## DATA FOR PROCESSING

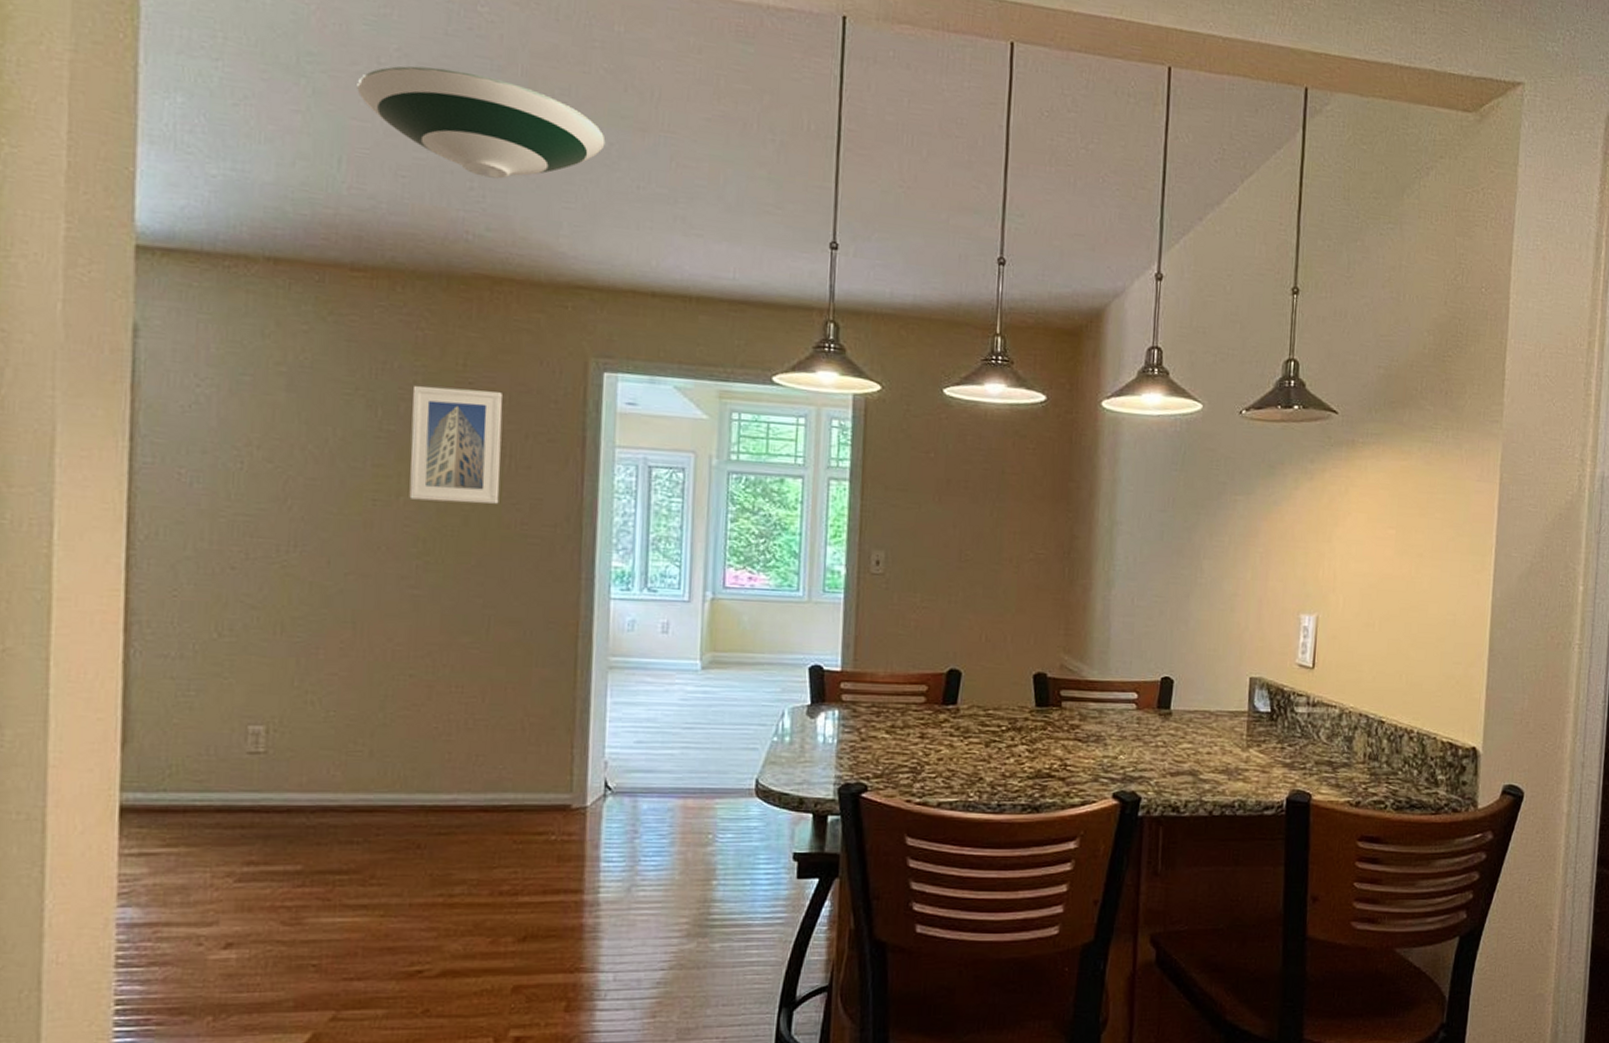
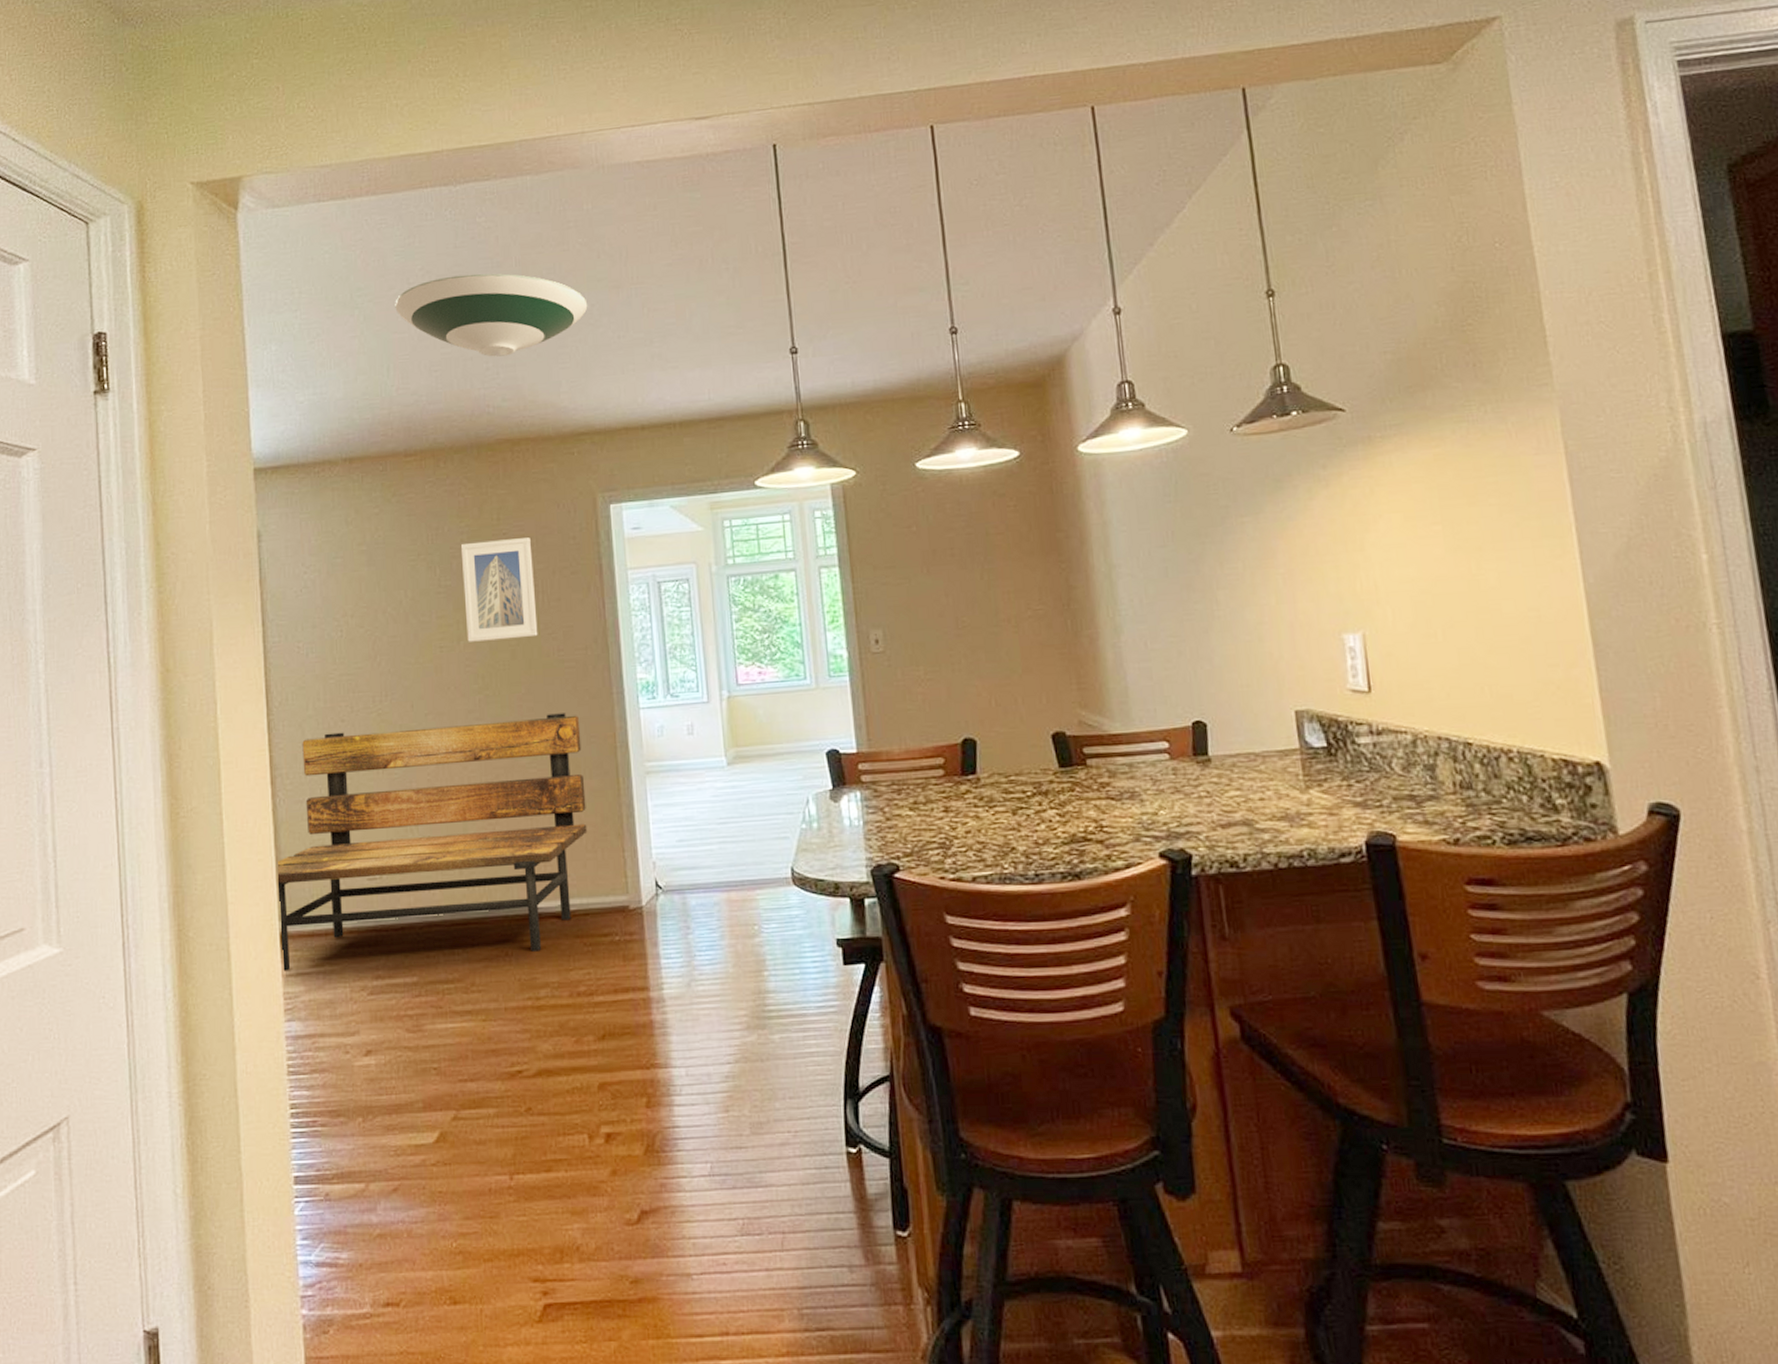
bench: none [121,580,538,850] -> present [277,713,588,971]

...

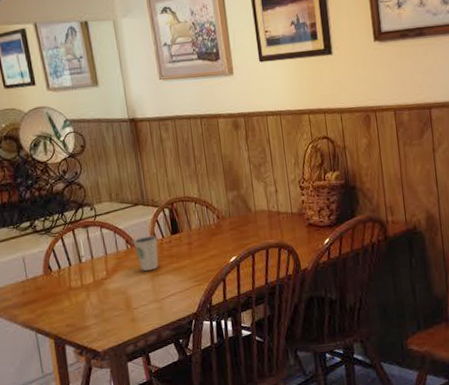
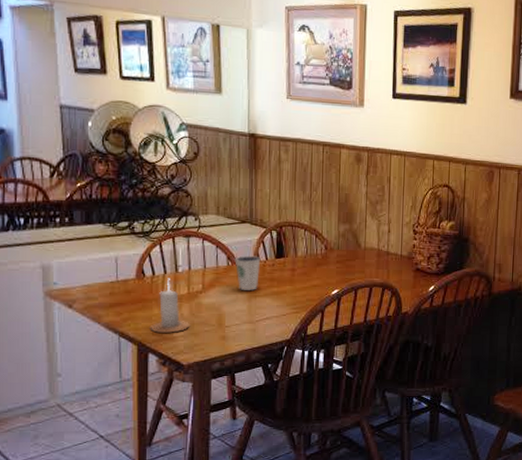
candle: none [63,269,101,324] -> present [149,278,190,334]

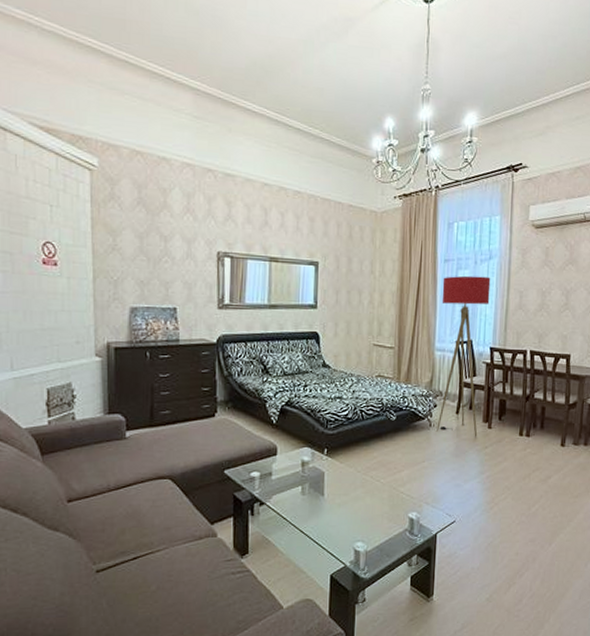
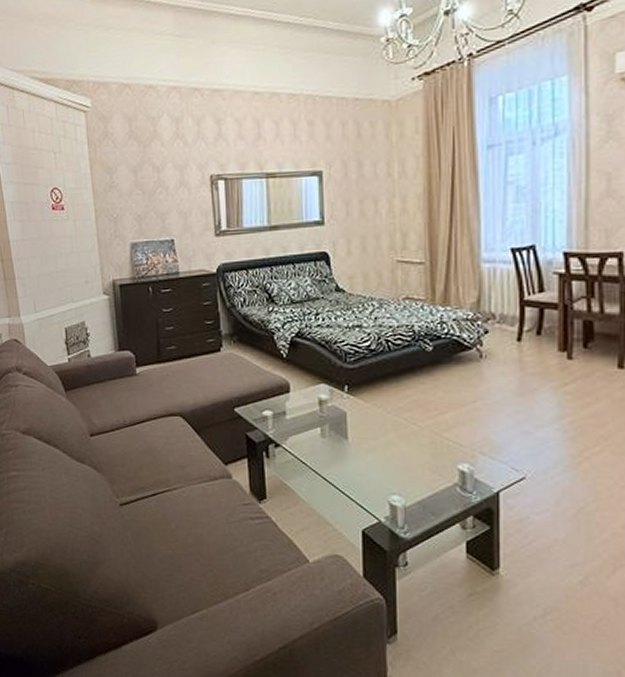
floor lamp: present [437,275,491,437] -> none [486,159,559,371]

## WORK REQUIRED
Once the line with "candle: none [63,269,101,324]" is found above, transcribe each line from it through the line with "floor lamp: present", exactly, and omit the pictures.

## WRITTEN ANSWER
candle: none [63,269,101,324] -> present [149,278,190,334]

floor lamp: present [437,275,491,437] -> none [486,159,559,371]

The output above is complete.